The outrage was palpable.

Say what? Let’s rewind: why do you get upset that we cancel your subscription to the articles you don’t read. That logic escapes me, or does it?

 

Your mope

Now, believe it or not, I understand people’s frustration. Our economy is a mess, and those in control want us all to think we’re edging towards recovery. People generally don’t buy it, and neither do I.

On top of that, I frequently rub the salt from my highly praised rationale in the wounds of the failed financial and economic religion people continue to hold in such high regard. Religions they bet their careers and lives on, and dutifully preach to their children as the way to secure their future.

I understand, their first instinct is to want to shoot the messenger. And my contrarian message to the pageantry of false positivity hurts, badly. But, I did not create the flawed economics of the past.

 

Our problem

Bear with me, it is through my unique process of fearlessly questioning authority through the complete chain of command (including Congress), combined with deep experience in the business of innovation, that a reinvention of our foundational economics is born.
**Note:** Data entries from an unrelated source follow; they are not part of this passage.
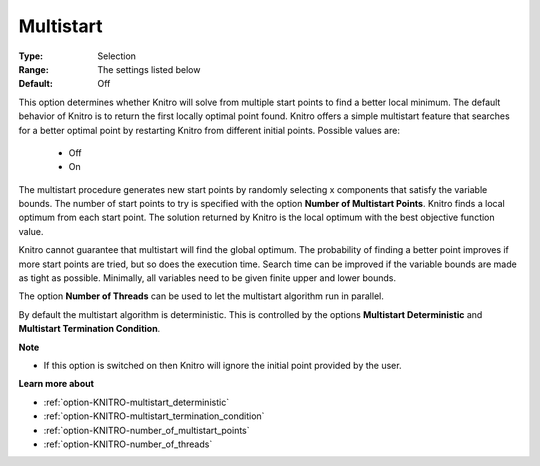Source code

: .. _option-KNITRO-multistart:


Multistart
==========



:Type:	Selection	
:Range:	The settings listed below	
:Default:	Off	



This option determines whether Knitro will solve from multiple start points to find a better local minimum. The default behavior of Knitro is to return the first locally optimal point found. Knitro offers a simple multistart feature that searches for a better optimal point by restarting Knitro from different initial points. Possible values are:



    *	Off
    *	On




The multistart procedure generates new start points by randomly selecting x components that satisfy the variable bounds. The number of start points to try is specified with the option **Number of Multistart Points**. Knitro finds a local optimum from each start point. The solution returned by Knitro is the local optimum with the best objective function value.





Knitro cannot guarantee that multistart will find the global optimum. The probability of finding a better point improves if more start points are tried, but so does the execution time. Search time can be improved if the variable bounds are made as tight as possible. Minimally, all variables need to be given finite upper and lower bounds.





The option **Number of Threads**  can be used to let the multistart algorithm run in parallel.





By default the multistart algorithm is deterministic. This is controlled by the options **Multistart Deterministic**  and **Multistart Termination Condition**.





**Note** 

*	If this option is switched on then Knitro will ignore the initial point provided by the user.




**Learn more about** 

*	:ref:`option-KNITRO-multistart_deterministic`  
*	:ref:`option-KNITRO-multistart_termination_condition`  
*	:ref:`option-KNITRO-number_of_multistart_points`  
*	:ref:`option-KNITRO-number_of_threads`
Its invention and its gestation covered on this blog, from the bottom-up.

Not just another top-down economic strategy cooked up in the dark catacombs manned by economic theorists but validated, and itself questioned at every juncture by the merit of the marketplace to which it applies. Renewable economics, therefore, is not just another economic theory; it is a practical and imperative implementation.
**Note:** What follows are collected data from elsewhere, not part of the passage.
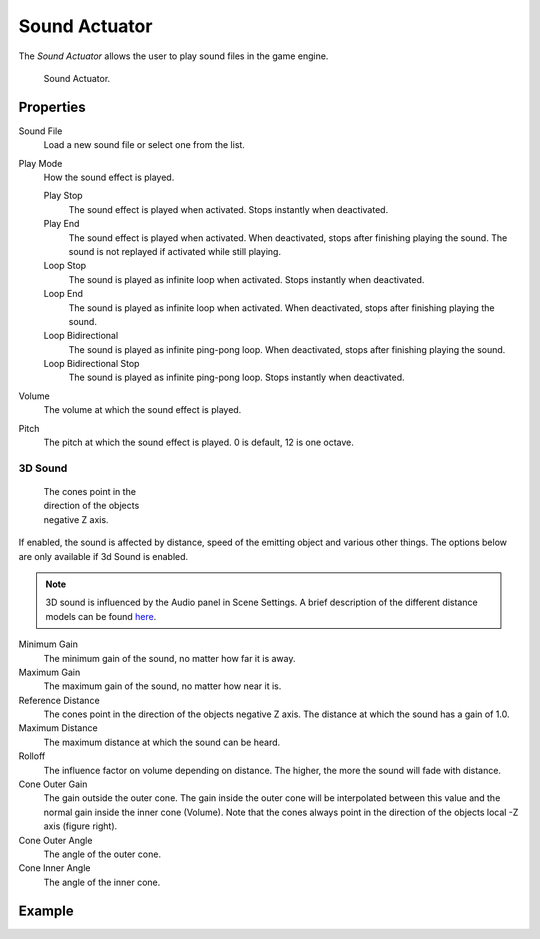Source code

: .. _bpy.types.SoundActuator:

**************
Sound Actuator
**************

The *Sound Actuator* allows the user to play sound files in the game engine.

.. figure:: /images/game-engine_logic_actuators_types_sound_node.png
   :width: 271px

   Sound Actuator.


Properties
==========

Sound File
   Load a new sound file or select one from the list.
Play Mode
   How the sound effect is played.

   Play Stop
      The sound effect is played when activated. Stops instantly when deactivated.
   Play End
      The sound effect is played when activated. When deactivated, stops after finishing playing the sound.
      The sound is not replayed if activated while still playing.
   Loop Stop
      The sound is played as infinite loop when activated. Stops instantly when deactivated.
   Loop End
      The sound is played as infinite loop when activated.
      When deactivated, stops after finishing playing the sound.
   Loop Bidirectional
      The sound is played as infinite ping-pong loop. When deactivated, stops after finishing playing the sound.
   Loop Bidirectional Stop
      The sound is played as infinite ping-pong loop. Stops instantly when deactivated.
Volume
   The volume at which the sound effect is played.
Pitch
   The pitch at which the sound effect is played. 0 is default, 12 is one octave.


3D Sound
--------

.. figure:: /images/game-engine_logic_actuators_types_sound_cone.jpg
   :width: 200px
   :figwidth: 200px

   The cones point in the direction of the objects negative Z axis.

If enabled, the sound is affected by distance, speed of the emitting object and various other things.
The options below are only available if 3d Sound is enabled.

.. note::

   3D sound is influenced by the Audio panel in Scene Settings.
   A brief description of the different distance models can be found
   `here <https://www.openal.org/documentation/openal-1.1-specification.pdf>`__.

Minimum Gain
   The minimum gain of the sound, no matter how far it is away.
Maximum Gain
   The maximum gain of the sound, no matter how near it is.
Reference Distance
   The cones point in the direction of the objects negative Z axis.
   The distance at which the sound has a gain of 1.0.
Maximum Distance
   The maximum distance at which the sound can be heard.
Rolloff
   The influence factor on volume depending on distance.
   The higher, the more the sound will fade with distance.
Cone Outer Gain
   The gain outside the outer cone. The gain inside the outer cone will be interpolated
   between this value and the normal gain inside the inner cone (Volume).
   Note that the cones always point in the direction of the objects local -Z axis (figure right).
Cone Outer Angle
   The angle of the outer cone.
Cone Inner Angle
   The angle of the inner cone.


Example
=======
My blog today is a diary and interpretation of my discovery, meant to take other marketplace participants on that ride. A ride that gives them the ammunition to question the authority of our old economic religion too, and open their eyes to what is possible.

 

My solution

Sure, I have options not to have to worry about this kind of stuff and play nice. But I cannot sit idle and watch the embedded dysfunction in our economic systems continue to erode the renewable evolution of humanity systematically.

I care too much about a bright future for my offspring, as well as yours. I do not enjoy wasting time on our frivols from the past. But the truth of our current greater-fool economics has to be told, even when it is ugly.

The beauty of my invention of renewable economics is that it turns a standard economic system with highly subprime and finite characteristics that permeates everything we do, into a self-tuning mechanism that is infinite and prime. And thus while my criticism to the current state of economics is harsh and punitive (in line with its performance), the future looks bright, and I am filled with immense positivity correlated to fixing our reality.

The same positivity by which I turn every mediocre status-quo into newfound success.

 

Be real

So beware when you classify my purported negativity as destructive.

Only an accurate observation of reality can spawn innovation that yields a meaningful resolution. Playing nice and smiling, while you feel like crying as you sink further into severe economic demise, will turn you into the blind follower of an economic religion that remains beyond your control.

It turns out Thumper in the Walt Disney cartoon Bambi was wrong when she urged us: “when you have nothing nice to say, say nothing at all.” We all did. Everyone played nice and questioned nothing. See what that got us?

The impetus for innovation comes from a healthy disdain for the inefficiencies of the past. And I look for discerning readers with the same unrelenting goal. Feel free to question my economic assertions in the same spirit by why we must examine the old, all for the pursuit of making this world a better place.

Not just for ourselves – but to preserve a healthy and renewable future.